The Assassination of Jesse James by the Coward Robert Ford (2007) – His next film was The Assassination of Jesse James by the Coward Robert Ford, starring Brad Pitt and Casey Affleck, based on the novel of the same name which he came across in a second-hand bookstore. The film explores the peculiar relationship between Jesse James and his eventual assassin Robert Ford. Pitt was a big fan of Dominik’s first feature Chopper, and had hoped to collaborate with the filmmaker in the future, especially when Pitt had the chance to work with Chopper star Eric Bana in Troy. Pitt contacted the director, and with a big star interested to lead his new film, Dominik was, therefore, able to get Warner Bros. to finance the production.
Killing Them Softly (2012) – Dominik reteamed with Brad Pitt in their second collaboration (after The Assassination of Jesse James) in a thriller/dark comedy based on George V. Higgins’ Boston-set crime novel Cogan’s Trade. The film competed for the Palme d’Or at the 2012 Cannes Film Festival.
One More Time with Feeling (2016) – In 2016, Dominik completed One More Time with Feeling, a documentary about his friend Nick Cave and the emotional consequences of the tragic death of Cave’s son.The film premiered at the 2016 Venice Film Festival.
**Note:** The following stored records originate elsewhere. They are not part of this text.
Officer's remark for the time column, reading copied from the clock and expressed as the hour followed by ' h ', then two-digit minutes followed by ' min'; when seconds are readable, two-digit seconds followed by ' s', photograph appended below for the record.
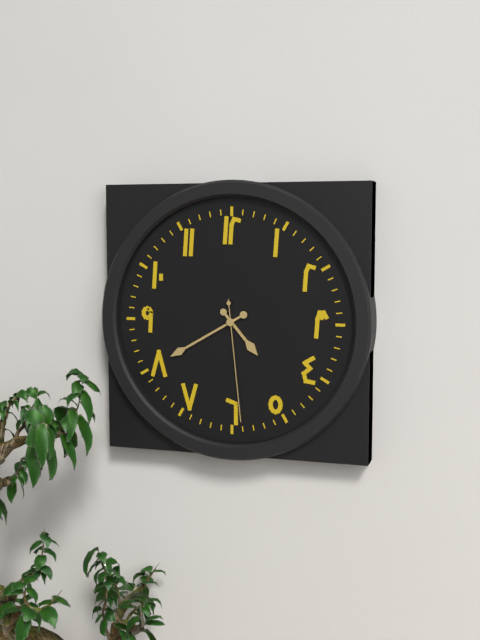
4 h 40 min 29 s
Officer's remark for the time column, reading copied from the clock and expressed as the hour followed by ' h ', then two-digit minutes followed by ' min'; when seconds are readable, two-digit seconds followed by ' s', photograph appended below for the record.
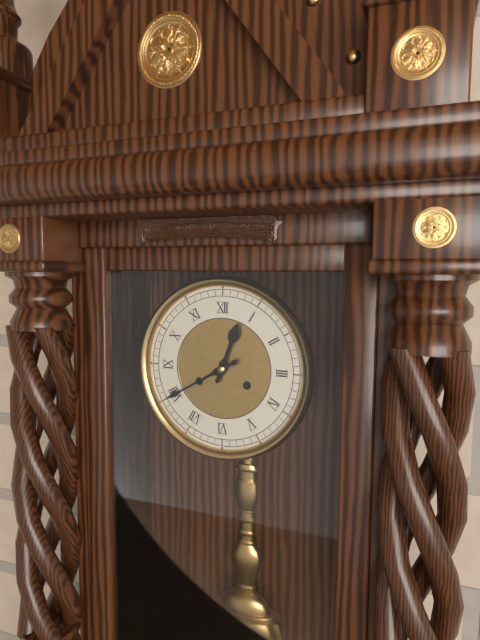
12 h 40 min
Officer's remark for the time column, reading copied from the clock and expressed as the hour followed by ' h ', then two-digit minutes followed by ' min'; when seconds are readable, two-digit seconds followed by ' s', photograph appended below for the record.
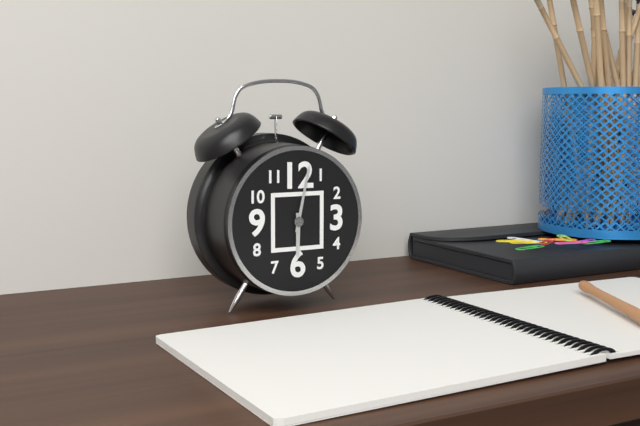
6 h 02 min
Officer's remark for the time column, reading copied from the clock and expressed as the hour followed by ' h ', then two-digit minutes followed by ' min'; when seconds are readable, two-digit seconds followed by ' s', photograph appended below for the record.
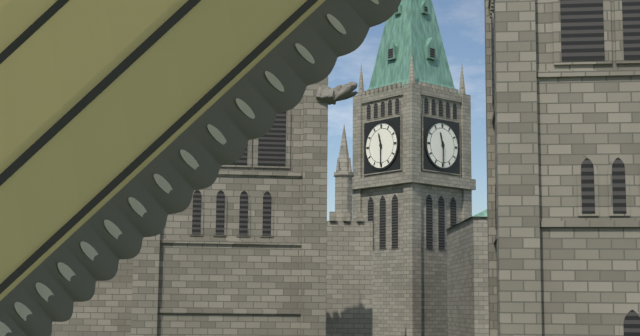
11 h 30 min
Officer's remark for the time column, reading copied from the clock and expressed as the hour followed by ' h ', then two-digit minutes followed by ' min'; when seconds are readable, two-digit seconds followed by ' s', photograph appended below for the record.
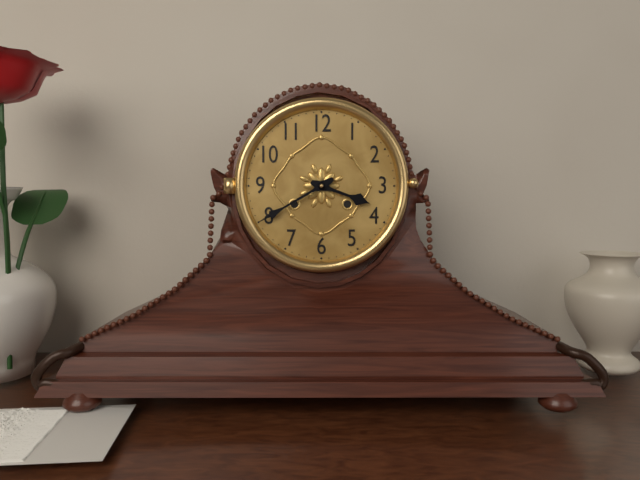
3 h 40 min
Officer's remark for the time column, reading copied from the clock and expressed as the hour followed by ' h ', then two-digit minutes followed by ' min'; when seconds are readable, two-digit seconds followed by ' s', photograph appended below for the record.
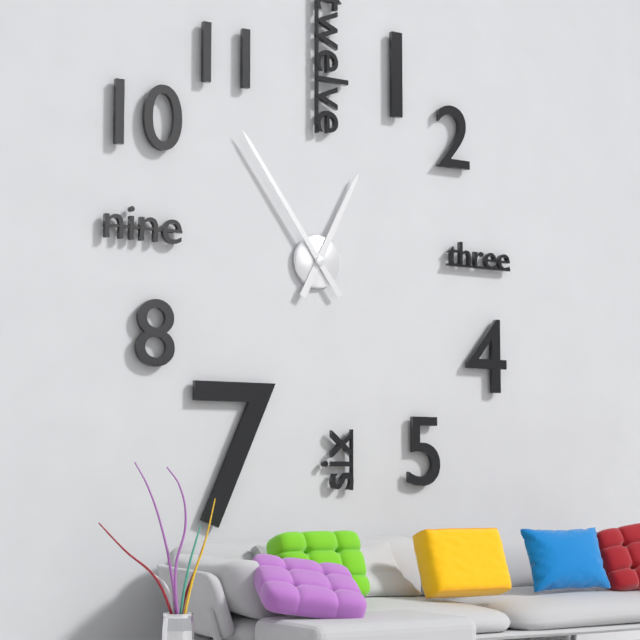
12 h 54 min
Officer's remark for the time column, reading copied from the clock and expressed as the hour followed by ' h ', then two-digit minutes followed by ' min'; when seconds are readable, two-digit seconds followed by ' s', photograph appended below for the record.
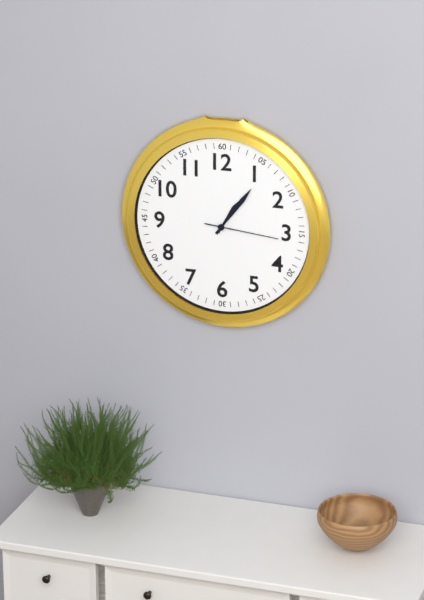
1 h 06 min 16 s
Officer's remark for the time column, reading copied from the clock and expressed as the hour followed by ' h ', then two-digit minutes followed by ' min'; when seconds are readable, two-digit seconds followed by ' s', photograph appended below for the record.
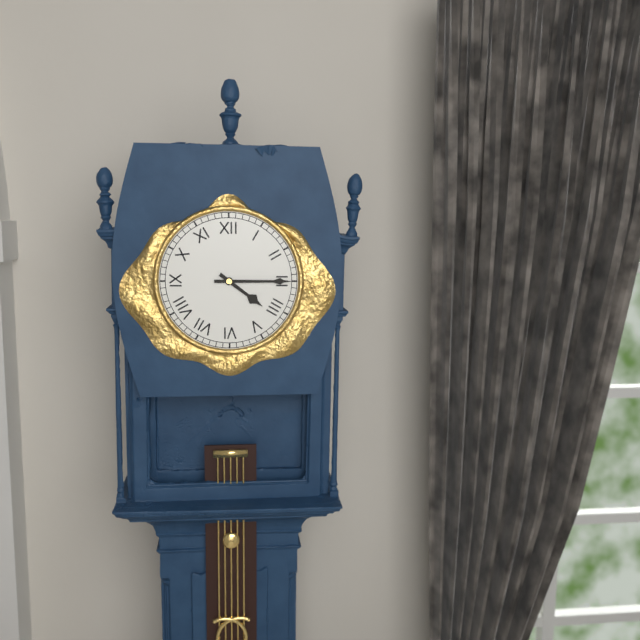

The critical aggregator website Metacritic awarded the film a score of 91, indicating “universal acclaim”.
Mindhunter (2019) – Dominik joined David Fincher for season 2 of the Netflix series Mindhunter, which debuted in late 2019.[Dominik directed two episodes.
Blonde (2022) – In 2022, Dominik completed Blonde, based on Joyce Carol Oates’s fictional Marilyn Monroe memoir of the same name. It is rated NC-17 for its graphic sexual content and will be the first of its kind to be released through a streaming service.